Dr. Ayman Taha
Senior Researcher, Technological University Dublin, Ireland

Title of the speech: Feature Engineering for Big Data Applications: An Insurance case study


Dr. Ayman Taha is an Associate Professor at the Faculty of Computes and Artificial Intelligence at Cairo University Egypt. He served as a senior research Fellow at the Technological University Dublin (TUD), Ireland. He obtained his Ph.D. degree with honors in Computer Systems from Cairo University- Egypt and University of Minnesota (UMN)-USA through a joint scientific program in 2014. He received the best PhD Thesis Award at Cairo University in 2014.

Currently, Ayman’s research interests are Data Engineering, Machine learning, Spatial Data Computing, Fraud Detection, Categorical Data Analysis, Anomalous Events Identification, and Deep Learning.


Companies have an increasing access to very large datasets within their domain. Analyzing these datasets often requires the application of feature selection techniques to reduce the dimensionality of the data and prioritize features for downstream knowledge generation tasks. Effective feature selection is a key part of clustering, regression, and classification. It presents a myriad of opportunities to improve the machine learning pipeline: eliminating redundant and irrelevant features, reducing model over-fitting, faster model training times, and more explainable models. By contrast, and despite the widespread availability and use of categorical data in practice, feature selection for categorical and/or mixed data has received relatively little attention in comparison to numerical data. Furthermore, existing feature selection methods for mixed data are sensitive to number of objects by having nonlinear time complexities with respect to number of objects. In this talk, we discuss a generic multiple association measure for categorical and/or mixed datasets and a novel feature selection algorithm that uses multiple association across features. Our algorithms are based upon the belief that the most representative chosen set of features should be as diverse and minimally dependent on each other as possible. This algorithm formulates the problem of feature selection as an optimization problem, searching for the set of features that have minimum association amongst them. We present a generic multiple association measure and two associated feature selection algorithms: Naive and Greedy Feature Selection Algorithms called NFSA and GFSA, respectively.

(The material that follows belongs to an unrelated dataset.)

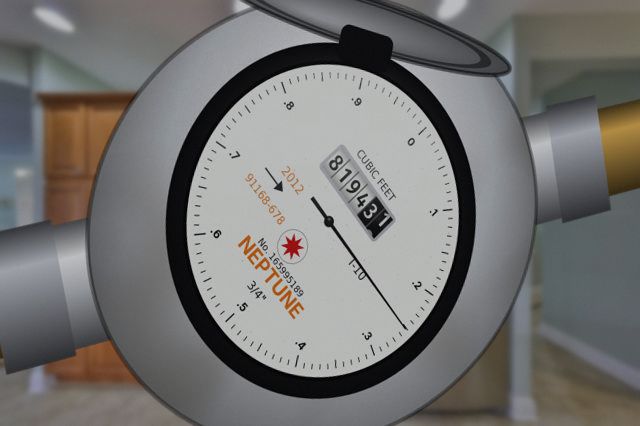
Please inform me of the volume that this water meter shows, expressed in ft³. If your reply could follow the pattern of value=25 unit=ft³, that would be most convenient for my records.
value=819431.25 unit=ft³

Insurance is a data-rich sector, hosting large volumes of customer data that is analysed to evaluate risk. Machine learning techniques are increasingly used in the effective management of insurance risk. Insurance datasets by their nature, however, are often of poor quality with noisy subsets of data (or features). Choosing the right features of data is a significant pre-processing step in the creation of machine learning models. The inclusion of irrelevant and redundant features has been demonstrated to affect the performance of learning models. In our experiments, machine learning techniques based on a set of selected features suggested by feature selection algorithms outperformed the full feature set for a set of real insurance datasets. Specifically, 20% and 50% of features in real insurance datasets had improved downstream clustering and classification performance when compared to whole datasets. This indicates the potential for feature selection in the insurance sector to both improve model performance and highlight influential features for business insights.